4. Pour assigner M. D à résidence pour une durée de six mois, la préfète du Val-de-Marne, a estimé que ce dernier ne détient pas de documents transfrontières en cours de validité, ce qui ne permet pas l'exécution d'office et immédiate de la mesure d'éloignement et qu'il est nécessaire d'obtenir un laissez-passer et de prévoir l'organisation du départ. Si la préfète du Val-de-Marne indique dans ses écritures qu'une demande de laissez-passer consulaire doit être faite et à l'audience que des diligences ont été engagées afin d'obtenir un laissez-passer consulaire, elle ne produit aucun document en ce sens alors que la décision en litige a été signée le 2 septembre 2022 et notifiée le 5 octobre 2022 soit un mois plus tard. Par ailleurs, si elle soutient qu'il existe une perspective raisonnable d'éloignement, il ressort de sources publiques, et notamment du site Internet du ministère de l'Europe et des affaires étrangères, des articles intitulés " La guerre en Ukraine "durera" avertit Macron au Salon de l'agriculture " (Huffpost, 26 février 2022) et " Selon Macron, la guerre en Ukraine "durera" et "il faut nous y préparer" " (L'Obs, 26 février 2022) ou encore plus récemment de l'article " Annonces d'Emmanuel Macron à Prague : "On est bien dans cette logique européenne de soutenir l'Ukraine dans la durée" pour le général Jérôme Pellistrandi " (FranceInfo, 7 octobre 2022), que la fermeture des frontières aériennes entre les États de l'Union européenne et la Fédération de Russie est liée aux hostilités actuelles en Ukraine sans qu'il y ait, au moins dans la période de six mois à compter de la date à laquelle la décision en litige est devenue exécutoire, une perspective de normalisation de la situation de sorte qu'aucun élément ne permet de considérer qu'une perspective d'éloignement puisse être envisageable dans cette période.
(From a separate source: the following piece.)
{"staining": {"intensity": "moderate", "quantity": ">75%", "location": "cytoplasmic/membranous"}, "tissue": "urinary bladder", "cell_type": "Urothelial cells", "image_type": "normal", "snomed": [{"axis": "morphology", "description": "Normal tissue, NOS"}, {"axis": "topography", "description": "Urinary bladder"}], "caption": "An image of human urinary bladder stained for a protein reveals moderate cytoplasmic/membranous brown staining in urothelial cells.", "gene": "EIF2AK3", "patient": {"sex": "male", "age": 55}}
Dans ces conditions, la préfète du Val-de-Marne a entaché sa décision d'une erreur manifeste d'appréciation quant aux conditions d'application des dispositions précitées de l'article L. 731-3 du code de l'entrée et du séjour des étrangers et du droit d'asile. Il s'ensuit que la décision par laquelle la préfète du Val-de-Marne a assigné M. D à résidence dans le département du Val-de-Marne pour une durée de six mois doit, sans qu'il soit besoin de se prononcer sur les autres moyens, être annulée ainsi que, par voie de conséquence, toutes les autres décisions contenues dans cet arrêté du 2 septembre 2022.
Sur les frais liés au litige :
5. M. D a obtenu, à titre provisoire, le bénéfice de l'aide juridictionnelle. Par suite, son avocat peut se prévaloir des dispositions de l'article L. 761-1 du code de justice administrative et du deuxième alinéa de l'article 37 de la loi du 10 juillet 1991. Il y a lieu, dans les circonstances de l'espèce, et sous réserve que M. D soit admis définitivement à l'aide juridictionnelle et Me Saligari, avocat de ce dernier, renonce à percevoir la somme correspondant à la part contributive de l'État, de mettre à la charge de l'État le versement de 1 200 euros à Me Saligari.
D E C I D E :
Article 1er : M. C D est admis, à titre provisoire, au bénéfice de l'aide juridictionnelle.
Article 2 : L'arrêté du 2 septembre 2022 par lequel la préfète du Val-de-Marne a assigné M. C D à résidence est annulé.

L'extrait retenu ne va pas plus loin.